ACTIVITY:
A single number is the answer: the count of lines in these records with "style" in them.

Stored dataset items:
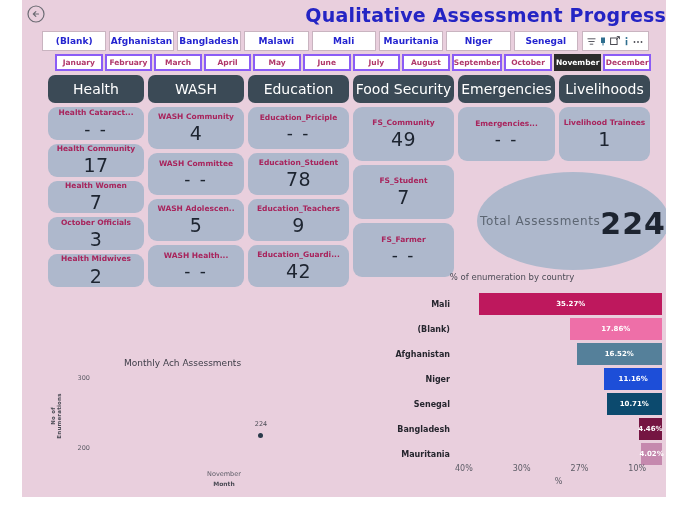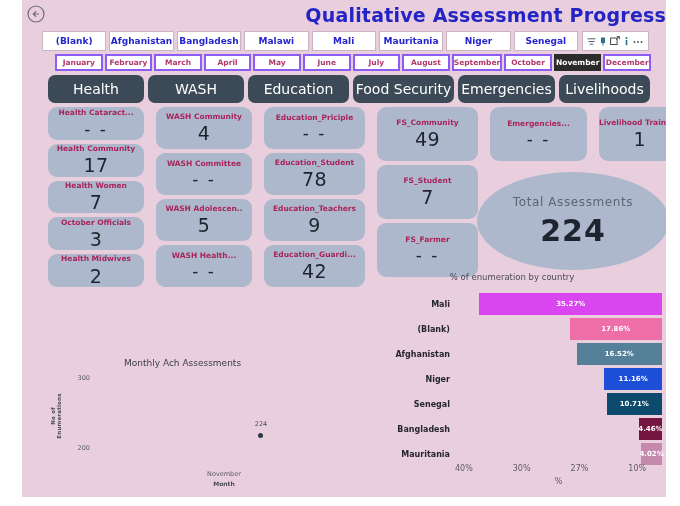--- a/index.html
+++ b/index.html
@@ -71,21 +71,21 @@
   .sh-health{flex:0 0 96px;}
   .sh-wash{flex:0 0 96px;}
   .sh-education{flex:0 0 101px;}
   .sh-fs{flex:0 0 101px;}
   .sh-emerg{flex:0 0 97px;}
   .sh-live{flex:1;}
 
   
   #kpi-grid{
     position:absolute;left:26px;top:107px;width:602px;height:180px;
-    display:flex;gap:12px;
+    display:flex;gap:4px;
   }
   .kpi-col{display:flex;flex-direction:column;gap:4px;}
   .c-health{flex:0 0 96px;}
   .c-wash{flex:0 0 96px;}
   .c-education{flex:0 0 101px;}
   .c-fs{flex:0 0 101px;}
   .c-emerg{flex:0 0 97px;}
   .c-live{flex:1;}
   .kpi-card{
     height:54px;background:#aeb8cc;border-radius:9px;
@@ -99,21 +99,21 @@
   .kpi-value{
     font-size:19px;font-weight:normal;color:#1d2430;line-height:1;
     letter-spacing:.5px;
   }
   .kpi-value.blank{font-size:17px;letter-spacing:2px;}
 
   
   #total-assessments{
     position:absolute;left:455px;top:172px;width:192px;height:98px;
     background:#aeb8cc;border-radius:96px/49px;
-    display:flex;flex-direction:column;align-items:center;justify-content:center;
+    display:flex;flex-direction:row;align-items:center;justify-content:center;
   }
   #total-assessments .ta-label{
     font-size:12px;color:#5d6673;font-weight:normal;letter-spacing:.6px;
   }
   #total-assessments .ta-value{
     font-size:30px;font-weight:bold;color:#1d2430;margin-top:4px;letter-spacing:1px;
   }
 
   
   #bar-chart{
@@ -421,21 +421,21 @@
     <div class="ta-value">224</div>
   </div>
 
   <div id="bar-chart">
     <div id="bar-title">% of enumeration by country</div>
     <div id="bar-plot">
 
       <div class="bar-row">
         <div class="bar-cat">Mali</div>
         <div class="bar-track">
-          <div class="bar-fill" style="width: 88.175%; background: #d946ef;">
+          <div class="bar-fill" style="width: 88.175%; background: #be185d;">
               <span>35.27%</span>
             </div>
         </div>
       </div>
 
       <div class="bar-row">
         <div class="bar-cat">(Blank)</div>
         <div class="bar-track">
           <div class="bar-fill" style="width: 44.65%; background: rgb(238, 111, 168);">
               <span>17.86%</span>

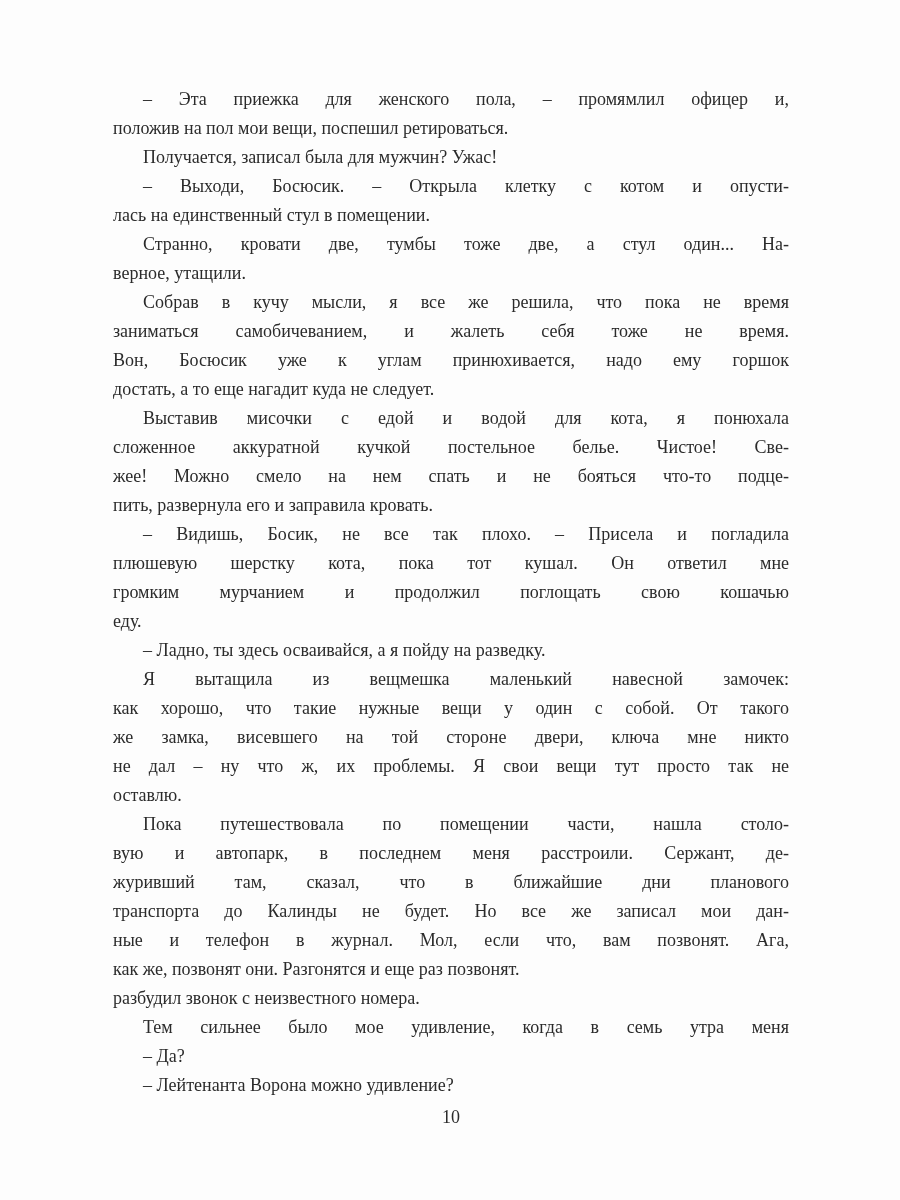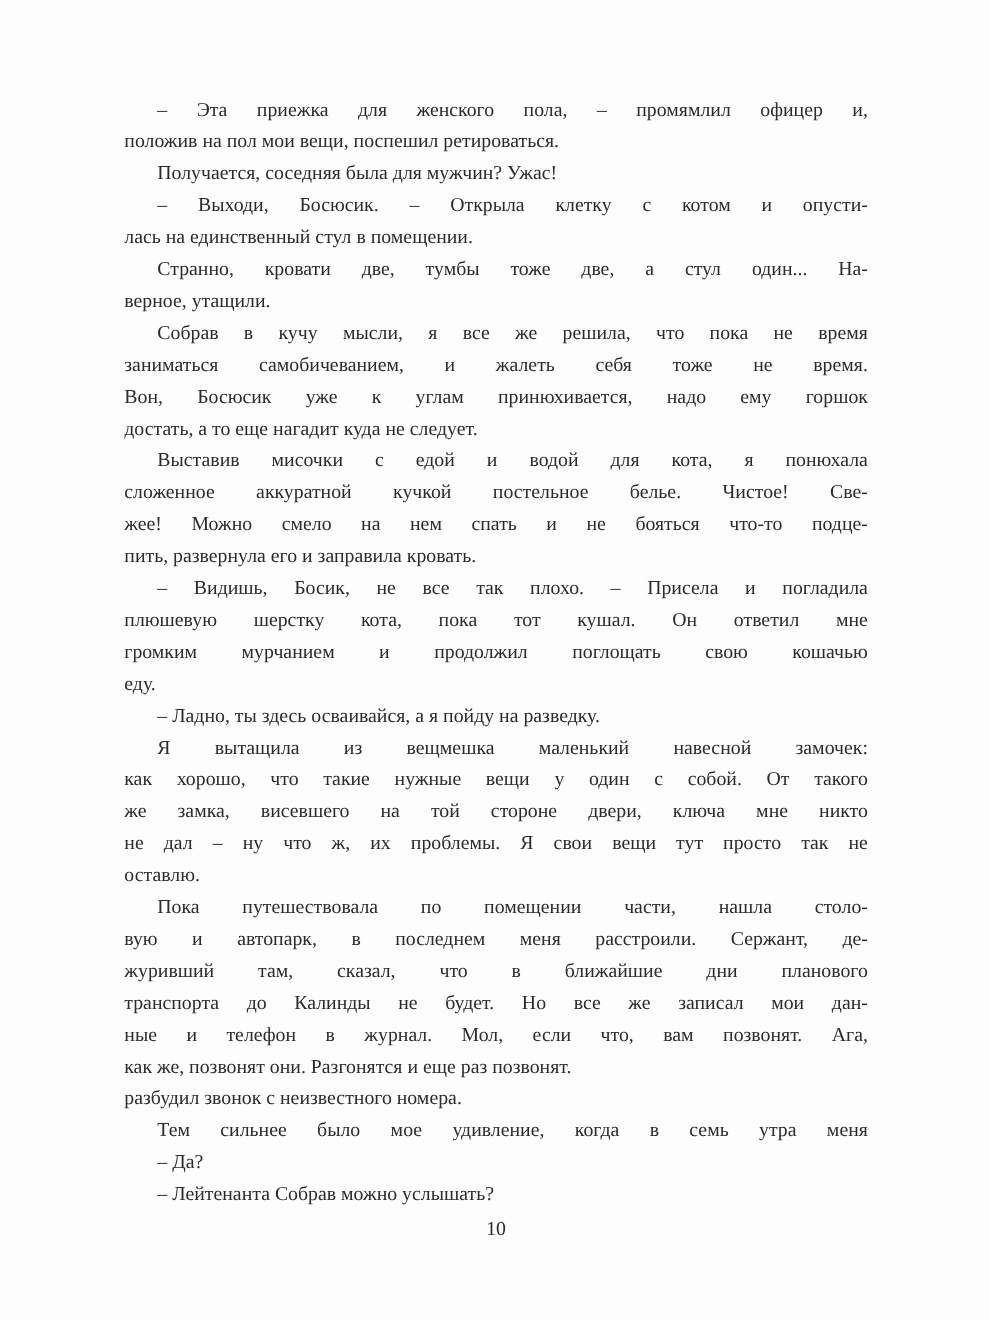--- a/index.html
+++ b/index.html
@@ -57,21 +57,21 @@
 </head>
 <body>
 
 <div class="page">
   <div class="text-block" id="text-block">
       <div class="paragraph">
         <div class="line first">– Эта приежка для женского пола, – промямлил офицер и,</div>
         <div class="line last">положив на пол мои вещи, поспешил ретироваться.</div>
       </div>
       <div class="paragraph">
-        <div class="line first last">Получается, соседняя была для мужчин? Ужас!</div>
+        <div class="line first last">Получается, записал была для мужчин? Ужас!</div>
       </div>
       <div class="paragraph">
         <div class="line first">– Выходи, Босюсик. – Открыла клетку с котом и опусти-</div>
         <div class="line last">лась на единственный стул в помещении.</div>
       </div>
       <div class="paragraph">
         <div class="line first">Странно, кровати две, тумбы тоже две, а стул один... На-</div>
         <div class="line last">верное, утащили.</div>
       </div>
       <div class="paragraph">
@@ -111,17 +111,17 @@
         <div class="line last">как же, позвонят они. Разгонятся и еще раз позвонят.</div>
       </div>
       <div class="paragraph">
         <div class="line last">разбудил звонок с неизвестного номера.</div>
         <div class="line first">Тем сильнее было мое удивление, когда в семь утра меня</div>
       </div>
       <div class="paragraph">
         <div class="line first last">– Да?</div>
       </div>
       <div class="paragraph">
-        <div class="line first last">– Лейтенанта Собрав можно услышать?</div>
+        <div class="line first last">– Лейтенанта Ворона можно удивление?</div>
       </div>
     </div>
   <div class="folio">10</div>
 </div>
 
 </body></html>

WRITTEN ANSWER:
3